Distributed Optimization Based on Gradient Tracking Revisited: Enhancing Convergence Rate via Surrogation

We study distributed multiagent optimization over graphs. We consider the minimization of $F+G$ subject to convex constraints, where $F$ is the smooth strongly convex sum of the agent's losses and $G$ is a nonsmooth convex function.
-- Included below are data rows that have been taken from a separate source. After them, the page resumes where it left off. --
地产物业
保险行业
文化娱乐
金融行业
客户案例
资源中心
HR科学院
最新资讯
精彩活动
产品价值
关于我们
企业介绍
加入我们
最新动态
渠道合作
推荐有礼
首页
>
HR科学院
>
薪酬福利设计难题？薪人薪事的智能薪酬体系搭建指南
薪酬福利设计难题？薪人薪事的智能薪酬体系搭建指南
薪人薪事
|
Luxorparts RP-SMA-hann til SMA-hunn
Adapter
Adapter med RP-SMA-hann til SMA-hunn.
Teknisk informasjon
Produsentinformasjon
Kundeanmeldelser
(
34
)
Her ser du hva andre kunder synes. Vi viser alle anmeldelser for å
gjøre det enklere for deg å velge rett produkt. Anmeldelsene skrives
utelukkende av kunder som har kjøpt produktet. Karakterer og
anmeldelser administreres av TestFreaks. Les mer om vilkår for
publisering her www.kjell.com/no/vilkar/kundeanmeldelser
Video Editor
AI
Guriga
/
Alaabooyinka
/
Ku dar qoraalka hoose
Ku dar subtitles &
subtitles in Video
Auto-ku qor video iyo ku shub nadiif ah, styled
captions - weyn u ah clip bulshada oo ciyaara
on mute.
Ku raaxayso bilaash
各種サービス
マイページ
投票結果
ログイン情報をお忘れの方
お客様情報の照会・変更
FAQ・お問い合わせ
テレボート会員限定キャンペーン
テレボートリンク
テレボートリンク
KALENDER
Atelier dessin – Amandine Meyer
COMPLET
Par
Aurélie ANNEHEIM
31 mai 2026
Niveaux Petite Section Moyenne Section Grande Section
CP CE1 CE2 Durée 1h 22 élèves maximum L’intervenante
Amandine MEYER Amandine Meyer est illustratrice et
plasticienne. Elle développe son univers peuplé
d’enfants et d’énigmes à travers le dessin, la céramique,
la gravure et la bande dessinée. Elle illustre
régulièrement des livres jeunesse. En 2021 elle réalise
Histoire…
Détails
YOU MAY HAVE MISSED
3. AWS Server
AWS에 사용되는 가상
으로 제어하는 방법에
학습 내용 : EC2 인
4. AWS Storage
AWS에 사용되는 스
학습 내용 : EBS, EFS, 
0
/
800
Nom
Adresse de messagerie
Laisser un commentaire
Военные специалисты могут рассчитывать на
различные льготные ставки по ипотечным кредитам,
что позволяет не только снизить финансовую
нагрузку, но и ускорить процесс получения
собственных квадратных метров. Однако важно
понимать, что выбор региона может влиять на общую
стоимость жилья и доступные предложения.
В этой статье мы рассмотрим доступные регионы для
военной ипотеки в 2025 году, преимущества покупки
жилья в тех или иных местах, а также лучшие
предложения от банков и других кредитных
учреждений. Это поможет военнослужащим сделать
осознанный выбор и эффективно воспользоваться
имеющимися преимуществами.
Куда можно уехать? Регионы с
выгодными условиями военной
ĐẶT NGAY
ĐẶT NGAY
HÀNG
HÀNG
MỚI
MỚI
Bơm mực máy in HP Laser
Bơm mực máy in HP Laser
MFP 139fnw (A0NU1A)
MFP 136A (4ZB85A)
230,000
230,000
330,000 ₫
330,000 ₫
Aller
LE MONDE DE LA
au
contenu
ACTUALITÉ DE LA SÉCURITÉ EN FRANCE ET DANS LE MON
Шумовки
We build on the SONATA algorithm: the algorithm employs the use of surrogate objective functions in the agents' subproblems (thus going beyond linearization, such as proximal-gradient) coupled with a perturbed consensus mechanism that aims to locally track the gradient of $F$. SONATA achieves precision $\epsilon>0$ on the objective value in $\mathcal{O}(\kappa_g \log(1/\epsilon))$ gradient computations at each node and $\tilde{\mathcal{O}}\big(\kappa_g (1-\rho)^{-1/2} \log(1/\epsilon)\big)$ communication steps, where $\kappa_g$ is the condition number of $F$ and $\rho$ characterizes the connectivity of the network. This is the first linear rate result for distributed composite optimization; it also improves on existing (nonaccelerated) schemes just minimizing $F$, whose rate depends on much larger quantities than $\kappa_g$. When the loss functions of the agents are similar, due to statistical data similarity or otherwise, SONATA employing high-order surrogates achieves precision $\epsilon>0$ in $\mathcal{O}\big((\beta/\mu) \log(1/\epsilon)\big)$ iterations and $\tilde{\mathcal{O}}\big((\beta/\mu) (1-\rho)^{-1/2} \log(1/\epsilon)\big)$ communication steps, where $\beta$ measures the degree of similarity of agents' losses and $\mu$ is the strong convexity constant of $F$. Therefore, when $\beta/\mu < \kappa_g$, the use of high-order surrogates yields provably faster rates than those achievable by first-order models; this is without exchanging any Hessian matrix over the network.